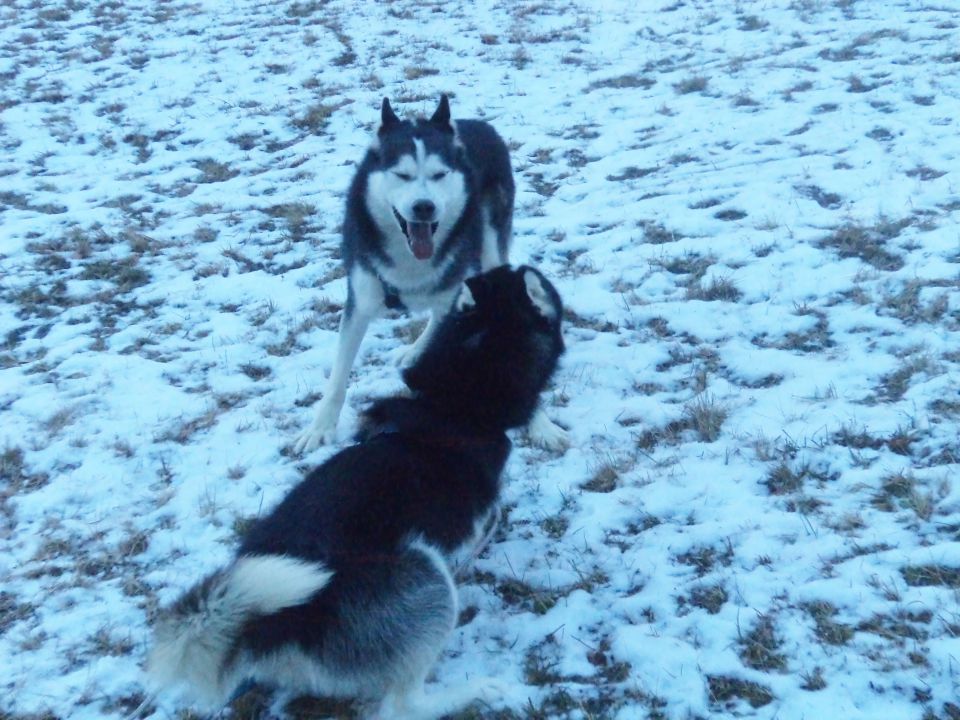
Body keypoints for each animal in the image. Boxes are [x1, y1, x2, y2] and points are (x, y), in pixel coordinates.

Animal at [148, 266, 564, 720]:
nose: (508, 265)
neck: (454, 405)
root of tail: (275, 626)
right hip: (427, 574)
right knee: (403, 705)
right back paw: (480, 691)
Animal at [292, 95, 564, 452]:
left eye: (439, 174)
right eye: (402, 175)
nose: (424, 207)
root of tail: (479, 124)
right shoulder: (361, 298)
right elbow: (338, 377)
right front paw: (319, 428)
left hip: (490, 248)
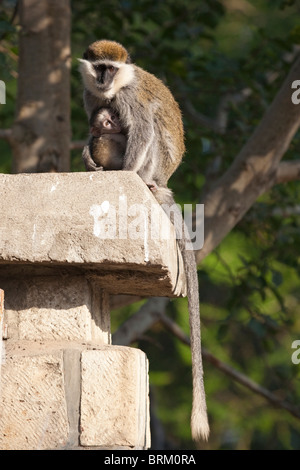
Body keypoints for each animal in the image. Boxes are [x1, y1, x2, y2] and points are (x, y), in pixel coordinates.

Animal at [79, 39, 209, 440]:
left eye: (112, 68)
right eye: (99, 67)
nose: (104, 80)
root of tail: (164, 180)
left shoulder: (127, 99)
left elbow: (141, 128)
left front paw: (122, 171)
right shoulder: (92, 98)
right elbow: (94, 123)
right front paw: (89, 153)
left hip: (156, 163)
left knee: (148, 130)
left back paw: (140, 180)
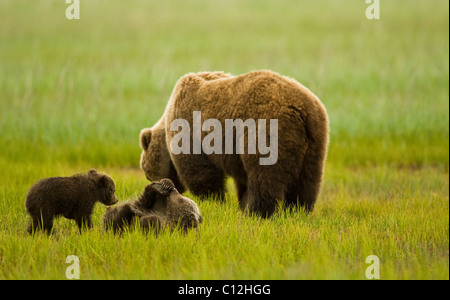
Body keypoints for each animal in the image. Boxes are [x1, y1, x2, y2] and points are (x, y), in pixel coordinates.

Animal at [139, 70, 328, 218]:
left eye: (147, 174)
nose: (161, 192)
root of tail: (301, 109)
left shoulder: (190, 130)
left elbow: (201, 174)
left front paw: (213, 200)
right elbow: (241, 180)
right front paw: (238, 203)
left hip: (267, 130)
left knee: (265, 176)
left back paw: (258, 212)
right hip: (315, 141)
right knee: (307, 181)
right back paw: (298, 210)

-*-*-

Your reply should hold only the lines from the one that contains "right elbow: (94, 123)" through the last line of the records above, exact and complete, and no pictures.

right elbow: (94, 123)
right front paw: (89, 153)
left hip: (156, 163)
left knee: (148, 130)
left back paw: (140, 180)
Body keypoints for each animal in the image. Boxes are [x1, y1, x2, y2] and points are (x, y), in pixel coordinates.

Animal at [139, 70, 328, 218]:
left eye: (147, 174)
nose: (161, 192)
root of tail: (301, 109)
left shoulder: (190, 130)
left elbow: (201, 174)
left front paw: (213, 200)
right elbow: (241, 180)
right front paw: (238, 203)
left hip: (267, 130)
left knee: (265, 176)
left back paw: (258, 212)
right hip: (315, 141)
right knee: (307, 181)
right back paw: (298, 210)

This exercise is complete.